Climate, Human Paleoecology, and the Use of Fuel in Wadi Sana (Southern Yemen)

Date and Time: 
Thursday, 5 May, 2011 - 21:30 to 21:50
KIMIAIE, Masi - The Ohio State University, Department of Anthropology
Joy MCCORRISTON - The Ohio State University, Department of Anthropology

This study integrates wood charcoal assemblages with climate, environmental, and archaeological data sets in Wadi Sana, Yemen, to address the availability and use of wood fuels by South Arabian hunter-herder groups from 7200 BP to present. Fuel use most often is a major source of carbonized macrobotanical remains. This evidence provides significant reflections of land cover and use as well as human interactions with surrounding landscape.

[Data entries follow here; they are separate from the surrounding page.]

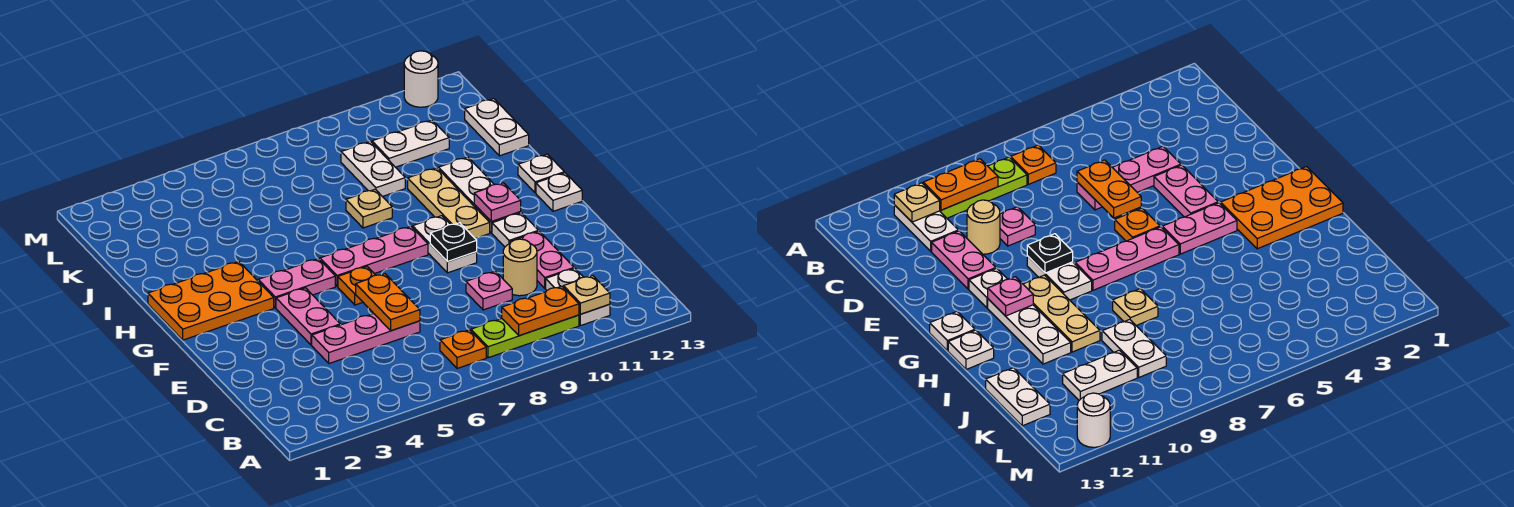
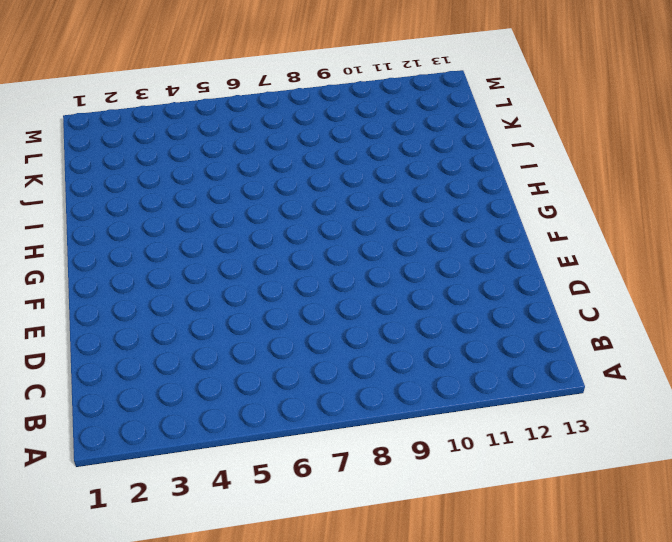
none -> orange 1x1 plate [440,330,486,368]
none -> lime 1x3 plate [471,315,579,358]
none -> white 1x2 plate [546,268,610,326]

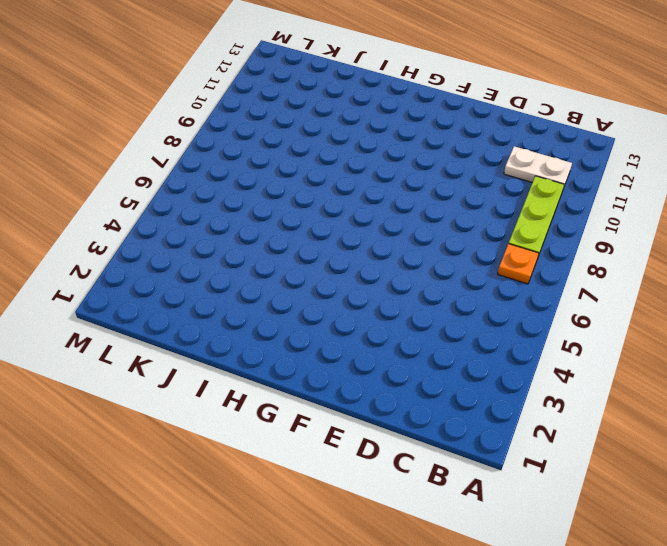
none -> pink 1x3 plate [312,314,420,363]
none -> pink 1x1 plate [466,271,512,310]
none -> tan 1x1 round brick [503,239,537,296]

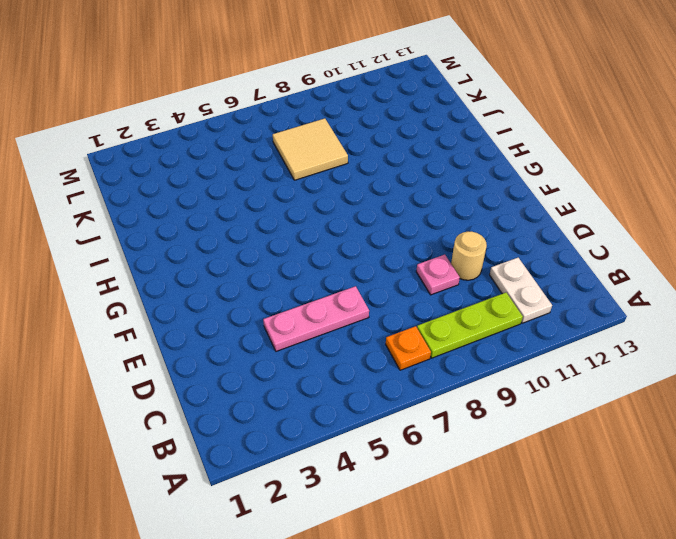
tan 2x2 tile [273,118,348,180] -> none
none -> pink 1x2 plate [510,231,574,288]
none -> pink 1x2 plate [276,288,340,345]
none -> orange 1x1 plate [338,267,375,305]

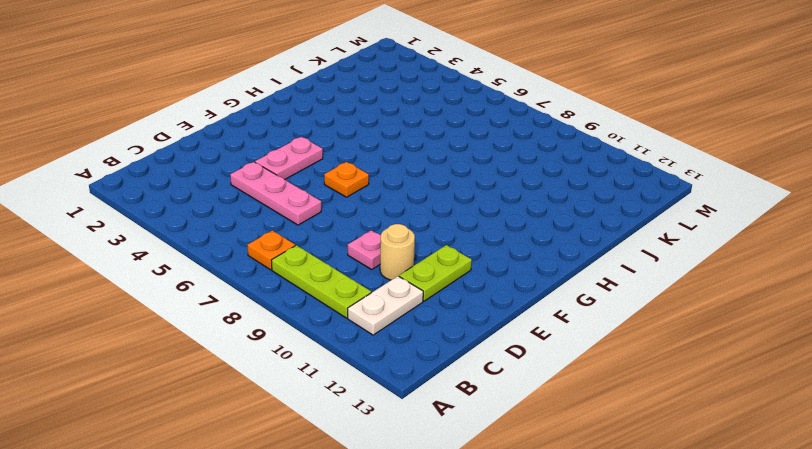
lime 1x2 plate [399,245,472,301] -> pink 1x2 plate [510,231,574,288]
none -> white 1x2 plate [413,216,477,273]
none -> white 1x1 plate [492,213,538,247]
none -> orange 2x3 plate [148,262,274,340]

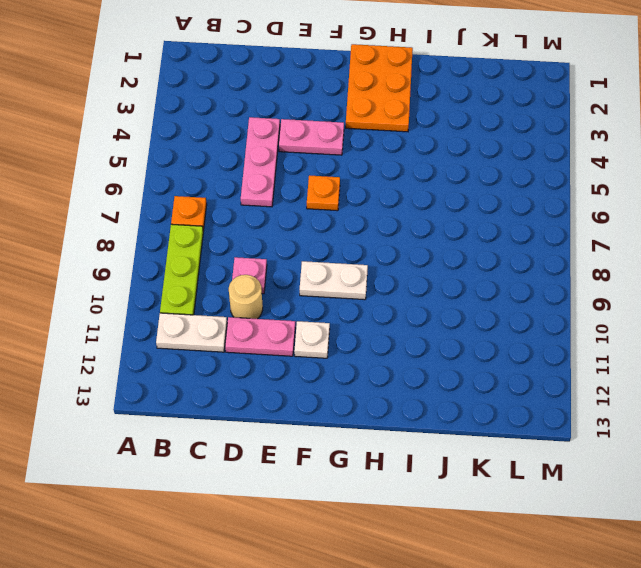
none -> pink 1x2 plate [258,259,335,308]
none -> pink 1x3 plate [320,226,428,286]
none -> tan 1x3 plate [408,168,490,238]

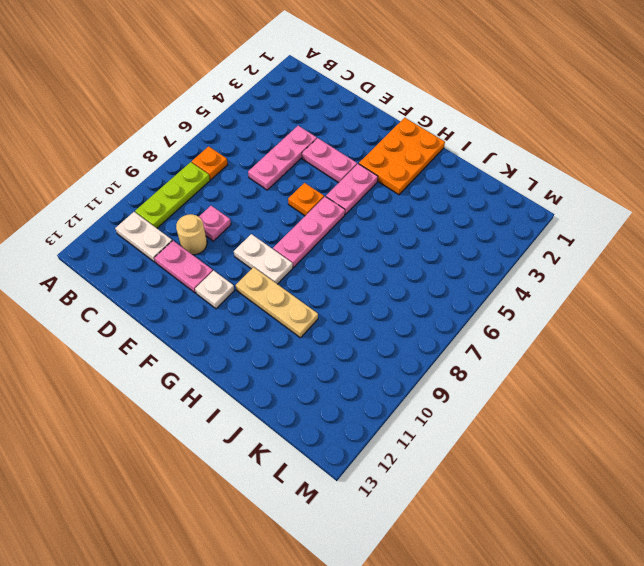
none -> white 1x3 plate [439,157,521,233]
none -> white 1x1 plate [536,173,582,211]
none -> white 1x1 plate [518,154,564,193]

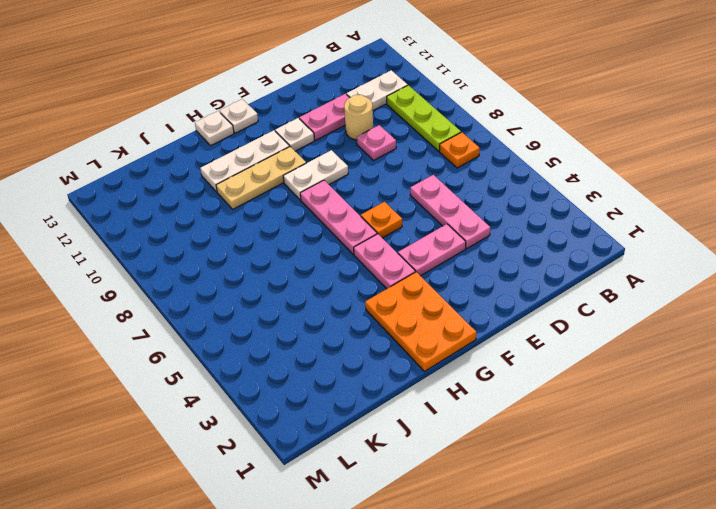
none -> tan 1x1 plate [346,189,392,228]
none -> white 1x2 plate [341,142,405,197]
none -> white 1x2 plate [465,99,529,156]

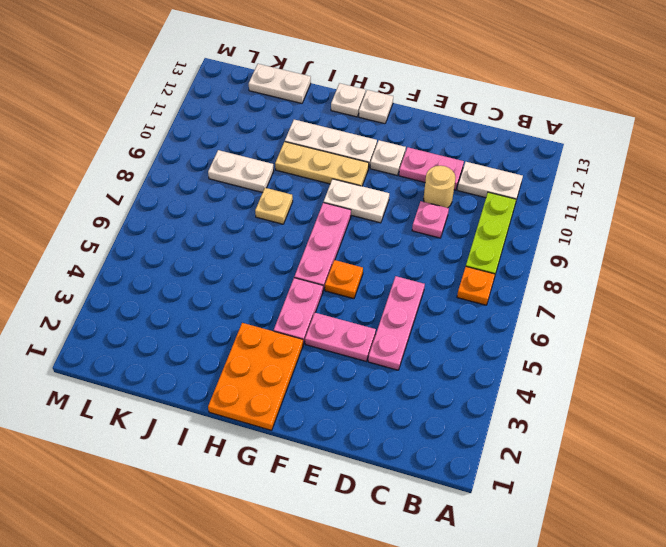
none -> white 1x2 plate [372,120,449,167]
none -> white 1x1 round brick [404,51,438,107]
none -> orange 1x2 plate [502,286,579,336]

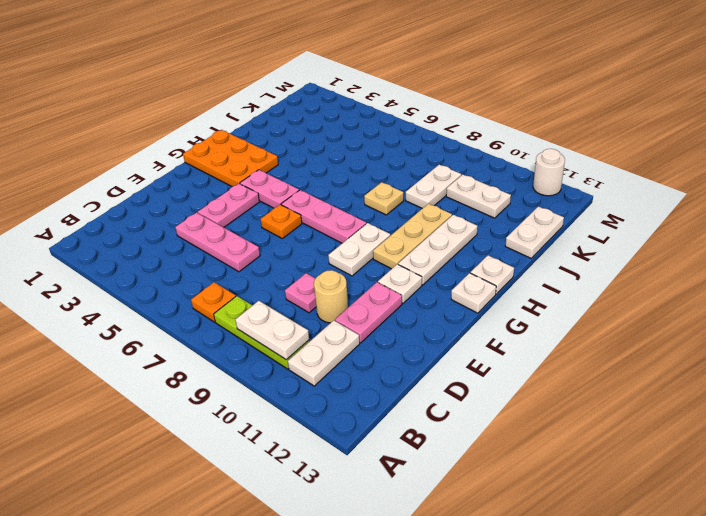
white 1x2 plate [236,301,309,360] -> orange 1x2 plate [502,286,579,336]
none -> tan 1x1 plate [563,276,610,314]
none -> orange 1x2 plate [356,274,420,331]
none -> black 1x1 plate [430,223,477,262]

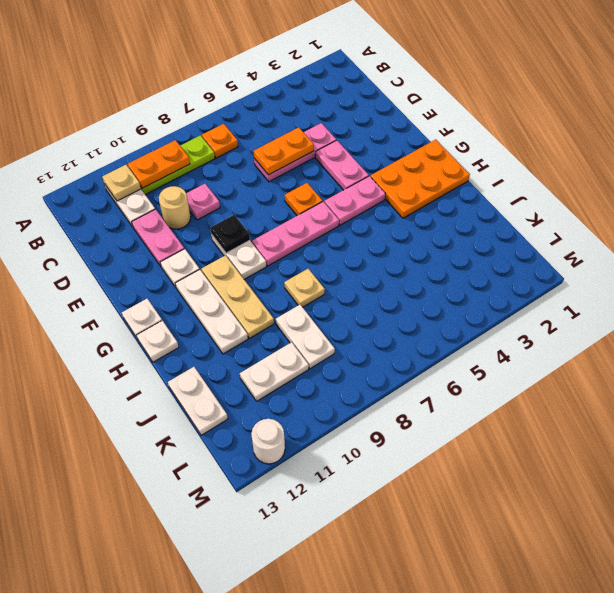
orange 1x2 plate [254,127,314,175] -> orange 1x2 plate turned to [356,274,420,331]
none -> pink 1x1 plate [474,183,521,222]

Wadi Sana drains the southern plateau of Southern Yemen’s arid highlands and contains a closely integrated archaeological and paleoecological dataset within its Early Holocene alluvial terraces and adjacent rock shelters. The Early Holocene environment, regulated by a stronger Southwest Asian monsoon, was moister than present, providing a marshy winter grazing area for cattle herders, whose construction of hearths and food preparation strategies changed over time. A typology in hearth construction technique is evident in Wadi Sana where many hearths are visible eroding at the surfaces and in wadi cut-banks of ancient silt beds. The evaluation of the Holocene landscape history is presented based on alluvial stratigraphy as well as the examination of the effects of climate and anthropogenic change. Data suggest that despite a Middle Holocene weakening of the monsoon, the dominant vegetation in Wadi Sana was much like today and that landscape manipulation by humans did not substantively impact this fragile ecosystem prior to the introduction of camels.